Eager to get out of that mess, I played up what set me apart. I dyed my hair back to a natural colour, I changed my wardrobe to brighter colours, I smiled a lot and pitched my voice a little higher. I did my year, then I got to finish high school and go to college and, still, every time someone finds out about my past, it’s a big surprise. “You were expelled?!” I could perform people’s expectations of the “good kid” because my skin and my upbringing didn’t betray me. And, because of that, I had strangers fighting for me, fighting to get my record expunged so it wouldn’t affect my future. Because of the way I looked, I was deemed to have a future worth saving.
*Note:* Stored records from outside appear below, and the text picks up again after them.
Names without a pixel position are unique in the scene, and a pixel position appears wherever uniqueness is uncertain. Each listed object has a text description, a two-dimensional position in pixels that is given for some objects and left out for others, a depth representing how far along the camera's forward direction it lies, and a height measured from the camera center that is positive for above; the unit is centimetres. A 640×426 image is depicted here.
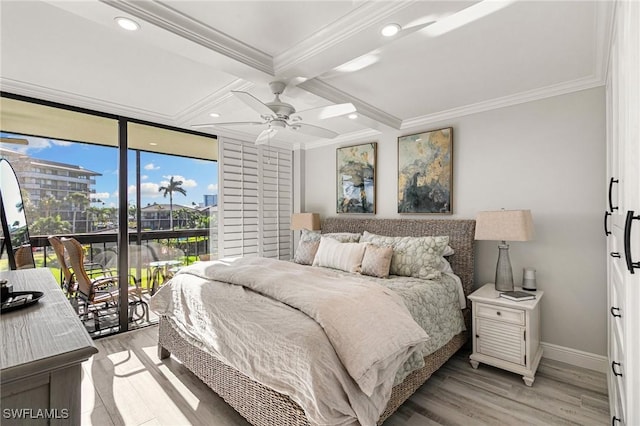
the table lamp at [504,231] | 263 -18
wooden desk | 74 -40
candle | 290 -66
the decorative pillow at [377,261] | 301 -51
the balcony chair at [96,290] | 335 -92
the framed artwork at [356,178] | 426 +46
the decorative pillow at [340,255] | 322 -49
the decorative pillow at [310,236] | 410 -35
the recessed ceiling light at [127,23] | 175 +109
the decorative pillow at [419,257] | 295 -46
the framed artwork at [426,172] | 352 +46
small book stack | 263 -75
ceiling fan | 231 +78
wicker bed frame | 178 -113
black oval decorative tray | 112 -35
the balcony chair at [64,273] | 342 -72
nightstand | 252 -106
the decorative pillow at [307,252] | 381 -52
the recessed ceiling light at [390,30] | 184 +110
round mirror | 211 -6
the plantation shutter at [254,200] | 436 +16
I highly recommend this book. Each chapter is a different issue, phrased as a question, that Oluo responds to in a perfect combination of personal experience and “high level” trends. She shows the big picture, but her examples are grounded and realistic, and bridge that difficult gap between understanding a concept and understanding it.
I love that Oluo takes intersectionality seriously. She devotes an entire chapter to the “model minority” myth that affects Asian Americans, and brings up multiple examples throughout the book of ableism, sexism, homophobia, etc. She examines, with depth and frankness, her own baggage and her own hard-won lessons. This is a book for everyone. On any given issue, there will be either a lesson or a validation no matter what your identity.